The path to better biotech
Some critics have argued that cellular agriculture technology will not address food security concerns in low-resource settings and may actually contribute to food system inequalities. However, such arguments fail to take a long view of the field’s potential if it receives proper academic funding.
Any potentially transformative new technology carries risks with regard to how it is ultimately controlled, utilized, and distributed—and cultured meat is no exception. As the field develops, it is critical to continue discussions around implementation strategies that are inclusive of all communities and stakeholders, especially in dialogues with policy makers and consumers.
But it is also important to remember that cultured meat is still in its technological infancy.
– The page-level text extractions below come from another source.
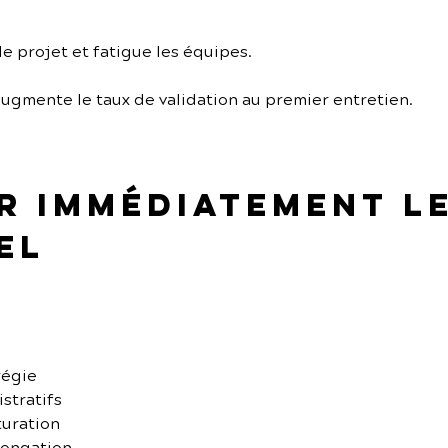
 le projet et fatigue les équipes.
ugmente le taux de validation au premier entretien.
er immédiatement l
el
régie
stratifs
turation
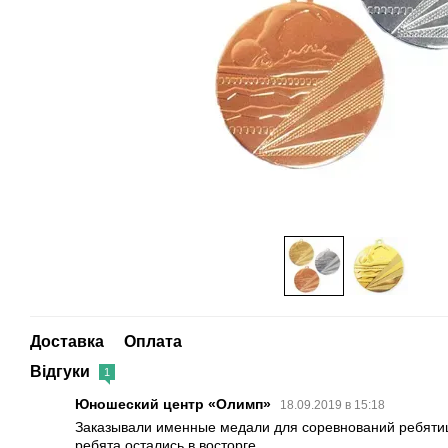
Доставка
Оплата
Відгуки
1
Юношеский центр «Олимп»
18.09.2019 в 15:18
Заказывали именные медали для соревнований ребятиш
ребята остались в восторге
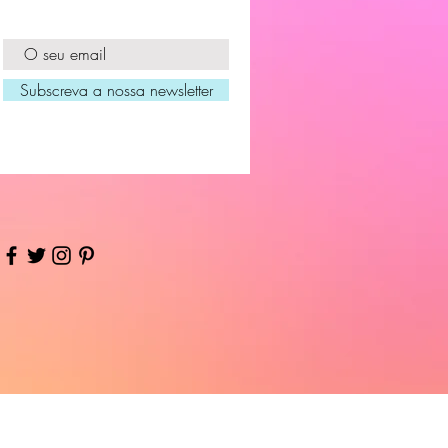
Subscreva a nossa newsletter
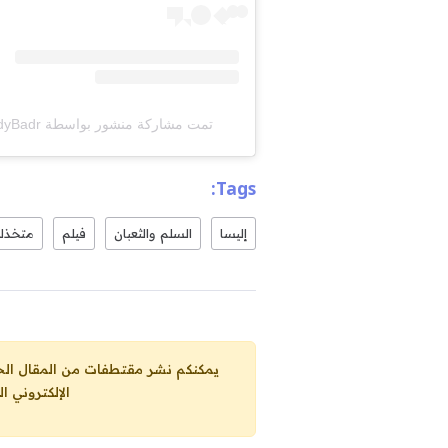
تمت مشاركة منشور بواسطة ‏‎Craftmedia HamdyBadr‎‏ (@‏‎craftmediaofficial‎‏)
Tags:
إليسا
السلم والثعبان
فيلم
متخذل
يمكنكم نشر مقتطفات من المقال الحاضر، ما حده الاقصى 25% من مجموع المقا
الإلكتروني ا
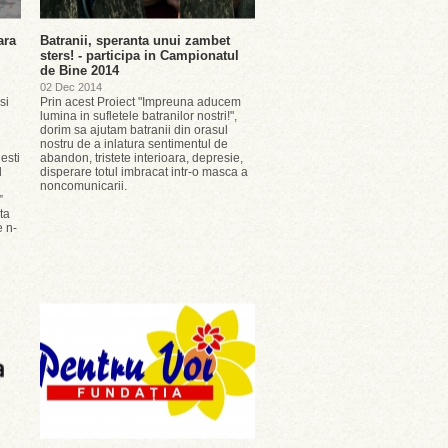
ara
Batranii, speranta unui zambet
sters! - participa in Campionatul
de Bine 2014
02 Dec 2014
si
Prin acest Proiect "Impreuna aducem
lumina in sufletele batranilor nostri!",
dorim sa ajutam batranii din orasul
nostru de a inlatura sentimentul de
esti
abandon, tristete interioara, depresie,
l
disperare totul imbracat intr-o masca a
noncomunicarii.
”
ta
e n-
Back in the early 2000s, when tissue engineering was only just becoming recognized as a field in its own right, similar arguments could have been made about such technologies being exclusive and exacerbating inequalities in access to certain therapies. But now, for instance, we see engineered blood vessels being used to treat trauma injuries within a war setting in Ukraine.
Because of the distinct foci, incentives, and risk tolerances of academic vs. industrial research, each sector is poised to fill complementary roles in the pipeline from discovery to the deployment of any biotech innovation. This article suggests that large-scale public and nonprofit funding must be invested in foundational academic research on the tissue engineering of meat—specifically in subjects that are not currently targeted under private-sector R&D funding models.
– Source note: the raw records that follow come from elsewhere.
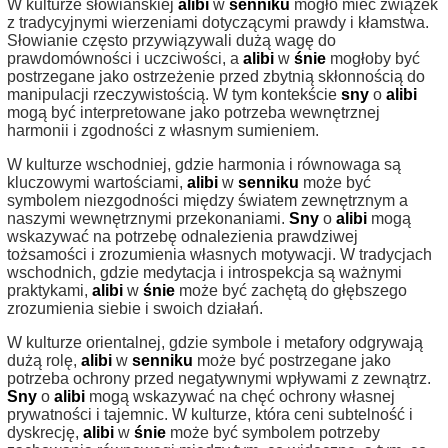
W kulturze słowiańskiej
alibi
w
senniku
mogło mieć związek
z tradycyjnymi wierzeniami dotyczącymi prawdy i kłamstwa.
Słowianie często przywiązywali dużą wagę do
prawdomówności i uczciwości, a
alibi
w
śnie
mogłoby być
postrzegane jako ostrzeżenie przed zbytnią skłonnością do
manipulacji rzeczywistością. W tym kontekście
sny
o
alibi
mogą być interpretowane jako potrzeba wewnętrznej
harmonii i zgodności z własnym sumieniem.
W kulturze wschodniej, gdzie harmonia i równowaga są
kluczowymi wartościami,
alibi
w
senniku
może być
symbolem niezgodności między światem zewnętrznym a
naszymi wewnętrznymi przekonaniami.
Sny
o
alibi
mogą
wskazywać na potrzebę odnalezienia prawdziwej
tożsamości i zrozumienia własnych motywacji. W tradycjach
wschodnich, gdzie medytacja i introspekcja są ważnymi
praktykami,
alibi
w
śnie
może być zachętą do głębszego
zrozumienia siebie i swoich działań.
W kulturze orientalnej, gdzie symbole i metafory odgrywają
dużą rolę,
alibi
w
senniku
może być postrzegane jako
potrzeba ochrony przed negatywnymi wpływami z zewnątrz.
Sny
o
alibi
mogą wskazywać na chęć ochrony własnej
prywatności i tajemnic. W kulturze, która ceni subtelność i
dyskrecję,
alibi
w
śnie
może być symbolem potrzeby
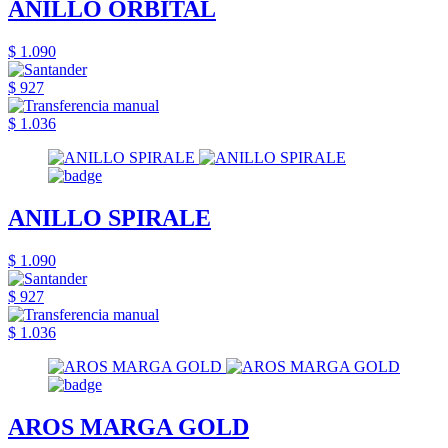
ANILLO ORBITAL
$ 1.090
$ 927
$ 1.036
ANILLO SPIRALE
$ 1.090
$ 927
$ 1.036
AROS MARGA GOLD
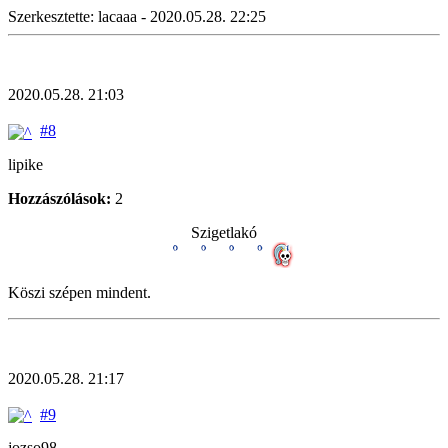
Szerkesztette: lacaaa - 2020.05.28. 22:25
2020.05.28. 21:03
#8
lipike
Hozzászólások:
2
Szigetlakó
Köszi szépen mindent.
2020.05.28. 21:17
#9
jozso98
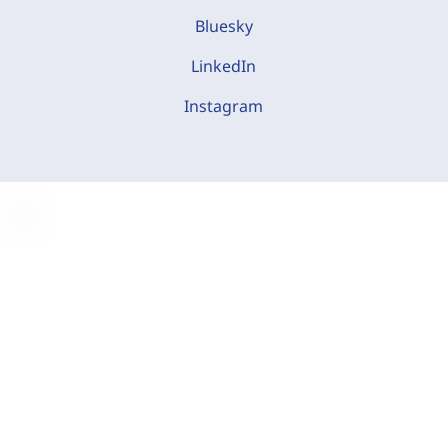
Bluesky
LinkedIn
Instagram
C
o
o
k
i
e
-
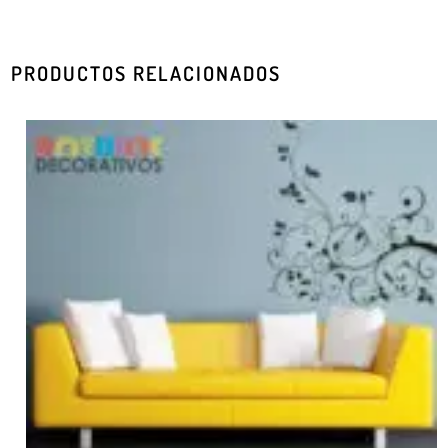
PRODUCTOS RELACIONADOS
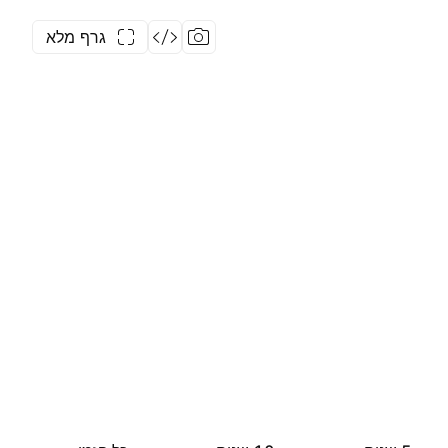
גרף מלא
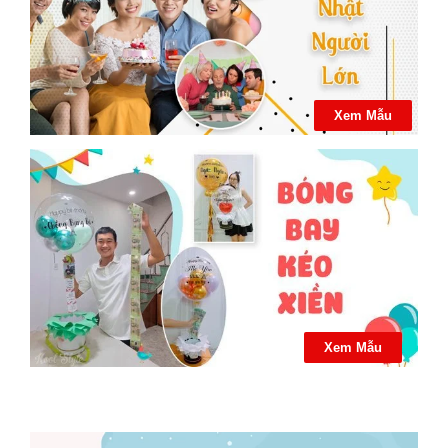
Xem Mẫu
Xem Mẫu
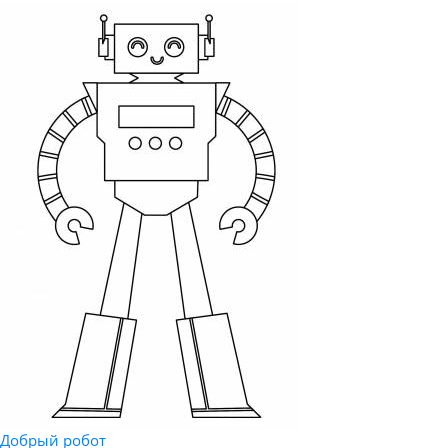
Добрый робот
The open and public nature of such findings will also allow for innovations to be shared and applied more broadly than those that are kept secret or monopolized behind intellectual property protections. Such collaborative information sharing is especially vital in a fledgling field with so many daunting and unanswered questions essential to laying a strong foundation for its long-term feasibility.
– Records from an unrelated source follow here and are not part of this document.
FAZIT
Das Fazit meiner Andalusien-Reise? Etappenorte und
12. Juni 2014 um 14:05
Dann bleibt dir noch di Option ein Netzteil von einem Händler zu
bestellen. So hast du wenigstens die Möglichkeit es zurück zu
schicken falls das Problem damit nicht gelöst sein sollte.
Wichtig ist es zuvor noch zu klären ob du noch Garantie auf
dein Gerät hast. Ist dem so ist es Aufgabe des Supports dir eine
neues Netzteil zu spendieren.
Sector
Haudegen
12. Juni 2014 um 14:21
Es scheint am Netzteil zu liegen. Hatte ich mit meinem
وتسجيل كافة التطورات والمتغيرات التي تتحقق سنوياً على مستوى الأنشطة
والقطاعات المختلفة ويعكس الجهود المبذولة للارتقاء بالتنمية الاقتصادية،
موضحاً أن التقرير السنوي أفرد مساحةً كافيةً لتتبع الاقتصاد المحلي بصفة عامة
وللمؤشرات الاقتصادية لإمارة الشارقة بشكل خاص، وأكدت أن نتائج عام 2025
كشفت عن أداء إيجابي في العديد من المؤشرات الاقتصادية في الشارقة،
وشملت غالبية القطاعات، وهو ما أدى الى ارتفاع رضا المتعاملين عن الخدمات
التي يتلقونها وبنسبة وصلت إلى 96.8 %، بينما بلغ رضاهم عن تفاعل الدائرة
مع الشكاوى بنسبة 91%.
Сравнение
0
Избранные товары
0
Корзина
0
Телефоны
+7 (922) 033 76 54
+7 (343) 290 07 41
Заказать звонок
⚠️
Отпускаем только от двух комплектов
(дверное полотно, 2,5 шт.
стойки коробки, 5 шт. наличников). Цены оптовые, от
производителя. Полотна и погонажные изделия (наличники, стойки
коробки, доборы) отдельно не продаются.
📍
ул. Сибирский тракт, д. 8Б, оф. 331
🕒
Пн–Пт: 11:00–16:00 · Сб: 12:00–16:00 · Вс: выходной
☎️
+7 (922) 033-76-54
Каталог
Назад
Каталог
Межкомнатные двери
The question, therefore, goes back to the beginning of this essay: how to incentivize and build political will to fund such research?
Lighting the way forward
For decades, tissue engineering has belonged exclusively to the field of biomedical science. Now, new applications are showing these technologies may have significant potential to positively impact the food and agricultural sectors as well. But compared to medical science, food is far more prone to cultural, social, and political sensitivities that can constrain evidence-based policy making and the allocation of funds where they may be most effective. Rather than rallying behind a movement that contributes to such issues, advocates and researchers in cellular agriculture may find a neutral framing of their work more effective.
In particular, highlighting the complementary nature of cell-cultured meat research with cell-based therapeutics and foundational tissue engineering could help create stronger political will to fund academic study in this field. While foundational scientific research can demand long-term thinking, it can also result in valuable near-term gains based upon discoveries made along the way. Research conducted for NASA’s space exploration program, for example, has resulted in thousands of advances in medical science, industrial techniques, and household goods when they were applied to other sectors.
Cell-cultured meat does not just hold the promise to radically improve how we produce food and interface with our environment. By taking the tools and techniques of tissue engineering and adapting them to work on a scale as large as agriculture, it also has the potential to change the world in ways we cannot yet imagine.